Segment Start: READING TEXT

Levi, a chemist by training, tries to fathom the meaning of a look that a high-ranking German chemist gave him out of ice-blue eyes. “Because that look was not one between two men; and if I had known how completely to describe the nature of that look, which had come as if across the glass window of an aquarium between two beings who live in different worlds, I would also have explained the essence of the great insanity of the third Germany.” The look said: “This something in front of me belongs to a species which it is obviously opportune to suppress. In this particular case, one has first to make sure that it does not contain some utilizable element.”

Ten months after his arrival, when 21 of the 96 Italians transported to the camp together remained alive, despite the cold, the starvation, the intentionally murderous labor, the humiliation, the dirt, and the gas—and two months before the Germans fled before the approaching Russians—Levi tries to teach Italian to a Frenchman, one of the few quasi-friends whom the extremity of life at the bottom, as he calls it, allowed him to make. The task is impossible in the moments he can snatch for it, of course. But he tries to translate Dante, and he suddenly feels it is essential for his friend to understand this tercet:

Think of your breed; for brutish ignorance
Your mettle was not made; you were made men,
To follow after knowledge and excellence.

Segment End: READING TEXT

PROBLEMS AND TASKS =
(A) Reproduce the passage about Levi word for word, starting at "Ten months after" and ending at "knowledge and excellence.".
(B) In the passage about Levi, how many of the 96 Italians transported to the camp together were still alive ten months after his arrival?
The material that comes next isn't needed.

Segment Start: STORED DATA

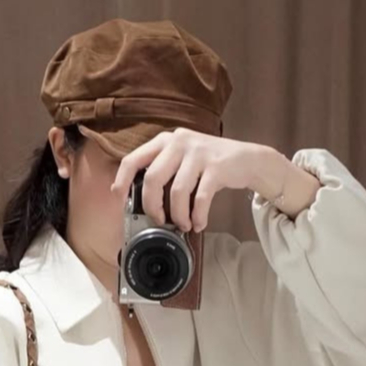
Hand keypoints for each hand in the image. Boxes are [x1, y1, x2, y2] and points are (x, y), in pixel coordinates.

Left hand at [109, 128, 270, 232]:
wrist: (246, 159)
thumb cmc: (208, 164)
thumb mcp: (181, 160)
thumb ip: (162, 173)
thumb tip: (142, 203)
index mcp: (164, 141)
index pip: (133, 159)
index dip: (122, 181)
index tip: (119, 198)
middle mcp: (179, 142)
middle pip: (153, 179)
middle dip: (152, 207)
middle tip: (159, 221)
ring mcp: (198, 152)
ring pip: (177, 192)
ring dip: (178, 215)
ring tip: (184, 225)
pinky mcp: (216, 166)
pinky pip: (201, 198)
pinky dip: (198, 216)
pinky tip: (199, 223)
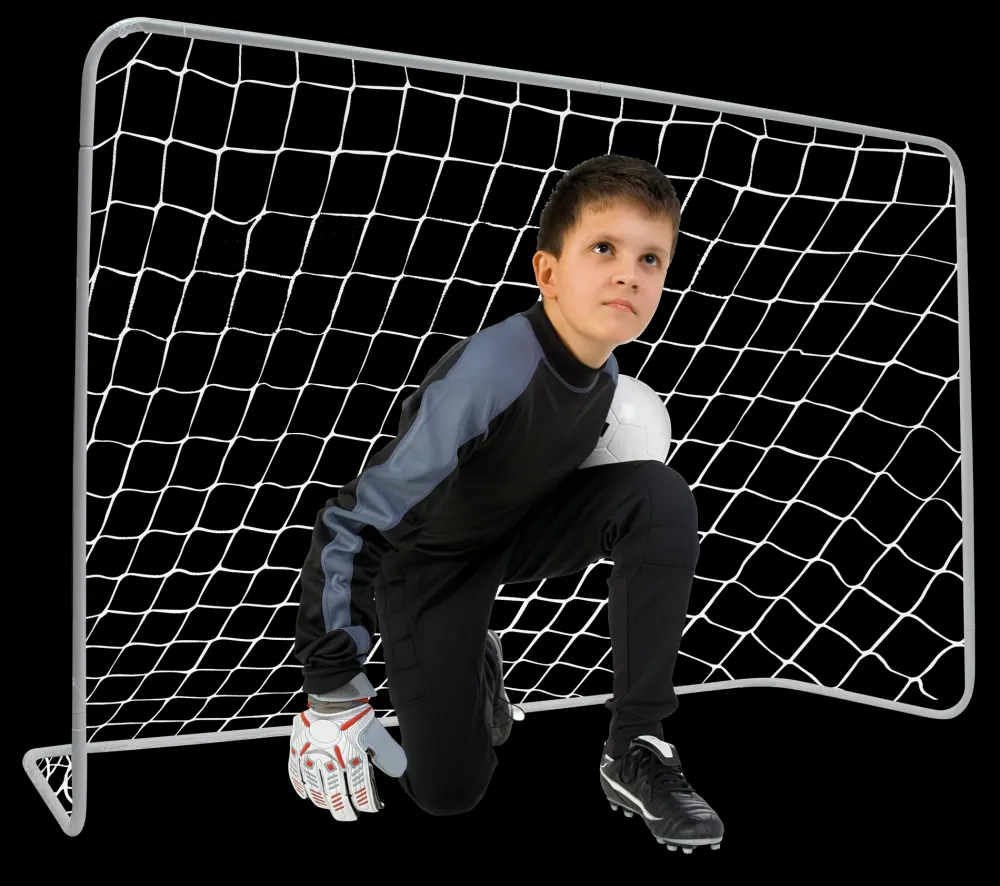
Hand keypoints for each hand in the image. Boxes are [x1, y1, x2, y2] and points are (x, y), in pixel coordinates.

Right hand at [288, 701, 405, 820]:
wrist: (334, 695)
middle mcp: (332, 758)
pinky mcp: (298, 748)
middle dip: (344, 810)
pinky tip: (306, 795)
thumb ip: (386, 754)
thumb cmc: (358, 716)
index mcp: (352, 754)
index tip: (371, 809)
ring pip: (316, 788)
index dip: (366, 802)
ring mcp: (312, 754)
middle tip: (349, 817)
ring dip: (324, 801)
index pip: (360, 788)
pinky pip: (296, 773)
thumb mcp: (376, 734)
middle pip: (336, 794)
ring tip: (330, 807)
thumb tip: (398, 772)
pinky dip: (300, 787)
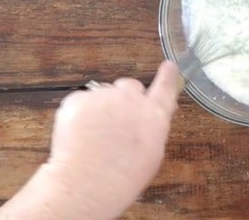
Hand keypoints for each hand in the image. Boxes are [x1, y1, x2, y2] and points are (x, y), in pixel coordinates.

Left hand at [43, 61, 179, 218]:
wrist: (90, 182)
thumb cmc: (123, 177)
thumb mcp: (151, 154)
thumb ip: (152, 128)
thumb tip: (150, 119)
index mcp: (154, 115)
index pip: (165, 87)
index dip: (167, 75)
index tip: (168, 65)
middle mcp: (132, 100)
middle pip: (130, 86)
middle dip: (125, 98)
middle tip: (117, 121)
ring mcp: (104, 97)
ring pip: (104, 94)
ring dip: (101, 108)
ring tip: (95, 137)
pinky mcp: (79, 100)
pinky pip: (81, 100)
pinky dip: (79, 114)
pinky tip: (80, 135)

Segment End: STORED DATA

RESULTS FOR THE EXERCISE =
(A)
Ten months after his arrival, when 21 of the 96 Italians transported to the camp together remained alive, despite the cold, the starvation, the intentionally murderous labor, the humiliation, the dirt, and the gas—and two months before the Germans fled before the approaching Russians—Levi tries to teach Italian to a Frenchman, one of the few quasi-friends whom the extremity of life at the bottom, as he calls it, allowed him to make. The task is impossible in the moments he can snatch for it, of course. But he tries to translate Dante, and he suddenly feels it is essential for his friend to understand this tercet:

Think of your breed; for brutish ignorance
Your mettle was not made; you were made men,
To follow after knowledge and excellence.

(B) 21